Um Copo de Cólera. Sempre achei este um dos nomes mais bem pensados com que alguém poderia batizar um livro. Raduan Nassar é o autor desta proeza, cuja genialidade não fica apenas no título. Todo o seu romance é uma viagem sombria pela alma humana, esgarçada por ressentimentos, desconfianças, falsas tréguas, hipocrisia e cinismo. Um nome tão bom quanto este para um livro só mesmo As Vinhas da Ira, do norte-americano John Steinbeck, espécie de Vidas Secas do Meio-Oeste americano, em que uma família se desfaz sob as tragédias que encontra em sua fuga da seca.
O Brasil de hoje, um País em muitos sentidos destroçado por crises sobrepostas, poderia gerar um livro assim, em que sentimentos humanos dos mais torpes se congraçam com contextos sociais dos mais pérfidos, uns alimentando os outros sem cessar. Uma conjunção trágica de fatores que nos faz enfrentar a maior pandemia em um século, que vai resultar na mais profunda crise econômica mundial desde a Segunda Guerra Mundial, sendo dirigidos pelo pior presidente da história da República.

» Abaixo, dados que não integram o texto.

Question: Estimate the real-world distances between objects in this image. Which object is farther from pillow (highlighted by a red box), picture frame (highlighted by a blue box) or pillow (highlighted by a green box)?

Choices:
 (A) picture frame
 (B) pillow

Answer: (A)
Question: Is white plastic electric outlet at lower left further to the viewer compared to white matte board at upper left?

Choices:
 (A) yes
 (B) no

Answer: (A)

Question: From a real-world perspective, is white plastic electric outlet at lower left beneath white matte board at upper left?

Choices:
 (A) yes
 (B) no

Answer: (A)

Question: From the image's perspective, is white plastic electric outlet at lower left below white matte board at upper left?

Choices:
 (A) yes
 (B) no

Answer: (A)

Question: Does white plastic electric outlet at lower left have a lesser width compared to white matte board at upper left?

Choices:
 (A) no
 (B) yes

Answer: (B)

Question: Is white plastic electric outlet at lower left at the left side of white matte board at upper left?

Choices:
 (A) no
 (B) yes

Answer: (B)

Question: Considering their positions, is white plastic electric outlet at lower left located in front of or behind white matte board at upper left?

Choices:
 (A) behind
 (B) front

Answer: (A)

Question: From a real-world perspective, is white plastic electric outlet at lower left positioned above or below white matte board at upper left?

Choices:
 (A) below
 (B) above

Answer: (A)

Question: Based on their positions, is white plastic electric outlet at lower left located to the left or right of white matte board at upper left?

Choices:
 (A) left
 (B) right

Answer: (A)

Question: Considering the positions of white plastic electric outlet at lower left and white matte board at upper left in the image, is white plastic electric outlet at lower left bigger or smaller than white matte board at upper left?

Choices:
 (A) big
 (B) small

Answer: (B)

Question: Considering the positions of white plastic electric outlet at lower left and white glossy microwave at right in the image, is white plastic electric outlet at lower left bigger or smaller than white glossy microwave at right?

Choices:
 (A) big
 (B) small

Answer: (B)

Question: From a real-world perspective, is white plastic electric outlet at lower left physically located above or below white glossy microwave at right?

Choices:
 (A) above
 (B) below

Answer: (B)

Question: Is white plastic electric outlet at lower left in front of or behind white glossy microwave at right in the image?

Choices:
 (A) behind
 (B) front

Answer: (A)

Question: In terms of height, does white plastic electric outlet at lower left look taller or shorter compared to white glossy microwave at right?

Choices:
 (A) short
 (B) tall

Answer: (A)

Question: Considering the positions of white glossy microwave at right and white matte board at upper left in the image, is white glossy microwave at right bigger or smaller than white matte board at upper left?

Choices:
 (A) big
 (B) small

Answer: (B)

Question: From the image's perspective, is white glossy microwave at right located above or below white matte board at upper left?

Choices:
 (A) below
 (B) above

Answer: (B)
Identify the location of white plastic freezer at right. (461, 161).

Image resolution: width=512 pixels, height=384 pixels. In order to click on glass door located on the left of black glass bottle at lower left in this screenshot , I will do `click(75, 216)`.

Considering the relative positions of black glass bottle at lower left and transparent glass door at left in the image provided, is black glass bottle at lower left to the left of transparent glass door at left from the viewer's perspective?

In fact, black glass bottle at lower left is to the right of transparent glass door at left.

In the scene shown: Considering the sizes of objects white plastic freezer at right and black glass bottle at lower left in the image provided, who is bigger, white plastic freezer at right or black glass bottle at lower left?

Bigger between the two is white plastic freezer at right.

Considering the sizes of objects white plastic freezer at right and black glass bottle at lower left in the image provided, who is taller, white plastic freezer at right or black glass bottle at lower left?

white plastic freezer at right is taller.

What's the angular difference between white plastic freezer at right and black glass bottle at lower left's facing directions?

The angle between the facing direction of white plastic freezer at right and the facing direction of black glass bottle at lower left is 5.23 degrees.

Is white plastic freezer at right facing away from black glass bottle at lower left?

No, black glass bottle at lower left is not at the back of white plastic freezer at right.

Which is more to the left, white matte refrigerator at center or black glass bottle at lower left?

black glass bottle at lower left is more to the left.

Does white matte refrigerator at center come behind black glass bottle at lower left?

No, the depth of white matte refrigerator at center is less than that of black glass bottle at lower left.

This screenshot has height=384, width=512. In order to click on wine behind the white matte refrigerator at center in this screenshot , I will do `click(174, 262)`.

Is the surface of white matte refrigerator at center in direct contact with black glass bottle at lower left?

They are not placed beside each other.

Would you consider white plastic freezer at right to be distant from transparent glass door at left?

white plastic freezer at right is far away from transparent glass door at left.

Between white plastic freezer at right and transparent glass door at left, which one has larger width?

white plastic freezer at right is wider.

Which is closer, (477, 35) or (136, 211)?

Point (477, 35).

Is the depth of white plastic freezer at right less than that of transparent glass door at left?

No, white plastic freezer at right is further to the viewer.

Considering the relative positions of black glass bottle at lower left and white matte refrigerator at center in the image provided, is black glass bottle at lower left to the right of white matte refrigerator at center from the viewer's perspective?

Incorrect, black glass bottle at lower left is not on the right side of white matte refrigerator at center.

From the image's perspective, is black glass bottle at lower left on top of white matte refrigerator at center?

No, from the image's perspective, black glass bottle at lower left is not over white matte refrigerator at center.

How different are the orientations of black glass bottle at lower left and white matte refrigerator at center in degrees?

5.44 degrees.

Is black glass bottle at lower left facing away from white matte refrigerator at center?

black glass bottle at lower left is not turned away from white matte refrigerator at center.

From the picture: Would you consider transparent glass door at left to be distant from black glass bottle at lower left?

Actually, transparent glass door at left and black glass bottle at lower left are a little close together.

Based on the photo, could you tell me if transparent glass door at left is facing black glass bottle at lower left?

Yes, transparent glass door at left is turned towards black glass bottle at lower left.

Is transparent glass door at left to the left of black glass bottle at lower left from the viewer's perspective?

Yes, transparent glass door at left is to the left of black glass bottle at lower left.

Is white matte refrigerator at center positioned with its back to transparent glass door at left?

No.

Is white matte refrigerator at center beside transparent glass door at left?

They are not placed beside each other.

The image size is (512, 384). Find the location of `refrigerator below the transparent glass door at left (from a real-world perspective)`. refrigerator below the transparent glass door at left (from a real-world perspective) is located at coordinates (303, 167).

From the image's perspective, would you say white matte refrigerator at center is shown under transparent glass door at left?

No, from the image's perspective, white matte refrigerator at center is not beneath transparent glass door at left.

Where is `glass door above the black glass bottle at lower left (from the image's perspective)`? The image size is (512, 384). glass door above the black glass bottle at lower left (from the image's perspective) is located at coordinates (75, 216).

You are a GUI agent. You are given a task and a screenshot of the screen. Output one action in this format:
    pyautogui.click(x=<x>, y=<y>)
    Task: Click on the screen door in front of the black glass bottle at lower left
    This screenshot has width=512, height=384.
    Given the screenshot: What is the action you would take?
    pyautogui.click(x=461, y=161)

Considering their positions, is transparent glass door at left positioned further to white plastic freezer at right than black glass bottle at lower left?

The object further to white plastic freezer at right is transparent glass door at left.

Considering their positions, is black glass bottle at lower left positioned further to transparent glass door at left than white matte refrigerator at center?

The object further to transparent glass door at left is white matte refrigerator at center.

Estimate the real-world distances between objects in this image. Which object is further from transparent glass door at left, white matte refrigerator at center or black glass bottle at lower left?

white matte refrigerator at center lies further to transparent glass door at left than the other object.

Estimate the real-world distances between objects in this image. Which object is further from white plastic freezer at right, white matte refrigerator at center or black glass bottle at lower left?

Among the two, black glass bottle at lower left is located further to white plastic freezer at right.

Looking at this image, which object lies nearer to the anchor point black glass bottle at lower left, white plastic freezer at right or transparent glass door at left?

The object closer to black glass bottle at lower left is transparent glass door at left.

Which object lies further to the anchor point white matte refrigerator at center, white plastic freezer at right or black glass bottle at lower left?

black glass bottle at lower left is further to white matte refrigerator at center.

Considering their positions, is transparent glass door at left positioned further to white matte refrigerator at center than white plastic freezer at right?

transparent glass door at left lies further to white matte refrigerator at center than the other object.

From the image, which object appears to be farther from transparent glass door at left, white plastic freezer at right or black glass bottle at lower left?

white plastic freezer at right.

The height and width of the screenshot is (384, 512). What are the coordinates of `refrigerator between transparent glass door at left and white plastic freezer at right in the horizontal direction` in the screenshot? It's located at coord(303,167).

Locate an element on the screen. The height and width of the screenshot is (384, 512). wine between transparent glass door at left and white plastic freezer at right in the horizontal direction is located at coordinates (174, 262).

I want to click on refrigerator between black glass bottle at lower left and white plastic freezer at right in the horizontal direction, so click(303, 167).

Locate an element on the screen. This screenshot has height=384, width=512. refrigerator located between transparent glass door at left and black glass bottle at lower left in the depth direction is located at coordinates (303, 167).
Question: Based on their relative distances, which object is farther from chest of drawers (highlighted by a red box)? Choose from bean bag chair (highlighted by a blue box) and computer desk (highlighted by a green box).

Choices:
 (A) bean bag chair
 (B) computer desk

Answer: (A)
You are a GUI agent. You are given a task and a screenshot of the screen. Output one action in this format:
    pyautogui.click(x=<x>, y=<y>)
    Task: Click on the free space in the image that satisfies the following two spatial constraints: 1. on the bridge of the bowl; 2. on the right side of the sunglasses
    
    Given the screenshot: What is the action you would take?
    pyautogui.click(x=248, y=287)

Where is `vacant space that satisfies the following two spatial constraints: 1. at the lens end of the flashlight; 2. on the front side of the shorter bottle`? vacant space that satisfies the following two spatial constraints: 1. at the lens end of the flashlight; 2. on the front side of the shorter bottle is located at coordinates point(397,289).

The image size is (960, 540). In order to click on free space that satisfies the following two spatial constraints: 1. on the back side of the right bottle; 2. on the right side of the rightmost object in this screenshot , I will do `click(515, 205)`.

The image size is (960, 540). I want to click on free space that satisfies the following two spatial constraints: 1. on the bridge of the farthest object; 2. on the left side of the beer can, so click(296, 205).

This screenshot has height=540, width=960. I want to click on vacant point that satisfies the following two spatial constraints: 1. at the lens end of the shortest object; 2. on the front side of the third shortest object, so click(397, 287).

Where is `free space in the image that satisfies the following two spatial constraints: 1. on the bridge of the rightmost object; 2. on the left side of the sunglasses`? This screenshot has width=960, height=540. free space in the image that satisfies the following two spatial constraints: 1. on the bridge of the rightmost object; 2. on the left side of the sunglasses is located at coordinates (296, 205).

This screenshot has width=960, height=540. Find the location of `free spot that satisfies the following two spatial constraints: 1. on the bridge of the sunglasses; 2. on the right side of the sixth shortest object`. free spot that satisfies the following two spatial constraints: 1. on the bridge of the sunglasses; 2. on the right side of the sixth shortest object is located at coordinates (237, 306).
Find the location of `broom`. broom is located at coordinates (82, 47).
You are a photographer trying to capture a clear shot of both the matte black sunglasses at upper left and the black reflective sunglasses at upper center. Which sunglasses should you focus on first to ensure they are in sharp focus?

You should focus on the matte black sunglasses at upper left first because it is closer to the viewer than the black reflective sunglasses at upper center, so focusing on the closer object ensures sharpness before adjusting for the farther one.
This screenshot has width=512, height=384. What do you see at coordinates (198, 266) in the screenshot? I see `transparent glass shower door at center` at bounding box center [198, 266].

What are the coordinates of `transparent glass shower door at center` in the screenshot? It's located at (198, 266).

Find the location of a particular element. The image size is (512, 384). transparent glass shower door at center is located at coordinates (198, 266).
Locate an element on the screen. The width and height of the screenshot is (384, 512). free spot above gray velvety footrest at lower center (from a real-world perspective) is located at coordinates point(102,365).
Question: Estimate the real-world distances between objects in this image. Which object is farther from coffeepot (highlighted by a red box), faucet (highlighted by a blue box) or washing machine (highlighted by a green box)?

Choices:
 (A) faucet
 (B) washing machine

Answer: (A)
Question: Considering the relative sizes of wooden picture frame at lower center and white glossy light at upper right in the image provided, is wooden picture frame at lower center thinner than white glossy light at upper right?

É a chamada “tempestade perfeita”. Uma tempestade de raiva, rancores.
“Uma conjunção trágica de fatores que nos faz enfrentar a maior pandemia em um século, que vai resultar na mais profunda crise econômica mundial desde a Segunda Guerra Mundial, sendo dirigidos pelo pior presidente da história da República.”
Mas como se tudo isso não bastasse, ainda tempos que nos encarar no espelho neste momento de incerteza, pessimismo e morte, e o que vemos é terrível. Nossa imagem refletida nos devolve uma figura que se liquefaz enquanto nação, um povo que vai deixando pelo caminho os mais básicos princípios de solidariedade e empatia. Os instantâneos abomináveis que formam este panorama indizível acumulam-se prodigamente. Demonstrações de desrespeito e desumanidade que vêm não só das altas autoridades do País, mas também, numerosas, do cidadão comum.
O aposentado chuta cruzes que homenageavam os milhares de mortos pela Covid-19 e acha que isso é um gesto patriótico. Celerados acreditam que o vírus que mata milhares simplesmente não existe. Um grupo se acha no direito de invadir hospitais ou de agredir profissionais de saúde para apoiar um projeto político-ideológicos insano. Policiais aumentam sua conduta violenta para coibirem protestos que denunciam esta mesma forma de agir ignóbil, com fartas doses de racismo. Jornalistas são agredidos, xingados, ameaçados porque levam ao público informação científica.
“Um País atolado em suas próprias invencionices, acreditando piamente nas besteiras que produz e difunde em correntes de WhatsApp. Um País que vê crescerem e prosperarem células extremistas de direita, neonazistas, supremacistas brancos.”
Este é o Brasil de 2020. Um País duramente afetado por um vírus que, para muitos aqui, tem carteirinha do Partido Comunista Chinês. Um País atolado em suas próprias invencionices, acreditando piamente nas besteiras que produz e difunde em correntes de WhatsApp. Um País que vê crescerem e prosperarem células extremistas de direita, neonazistas, supremacistas brancos. Um País que ruma para a UTI sem ter UTI para usar. Um País que insiste em se entupir de um remédio que não cura e ainda faz mal para a saúde. Um País que parece ter assumido certo instinto suicida.
Claro que todo esse conjunto de comportamentos, muitas vezes, está circunscrito a um grupo específico de pessoas, mas a reverberação de tais discursos em si já demonstra a permeabilidade que tais argumentos, baseados num poço sem fundo de ressentimentos, encontram hoje. Qual nome de um romance que abordasse o atual momento do Brasil, nesse seu labirinto de ataques, em seu momento de fragilidade sanitária e democrática? Quando vi o presidente beber leite em uma de suas lives, com notório simbolismo atroz, pensei: Raduan Nassar tem razão. É um copo de cólera.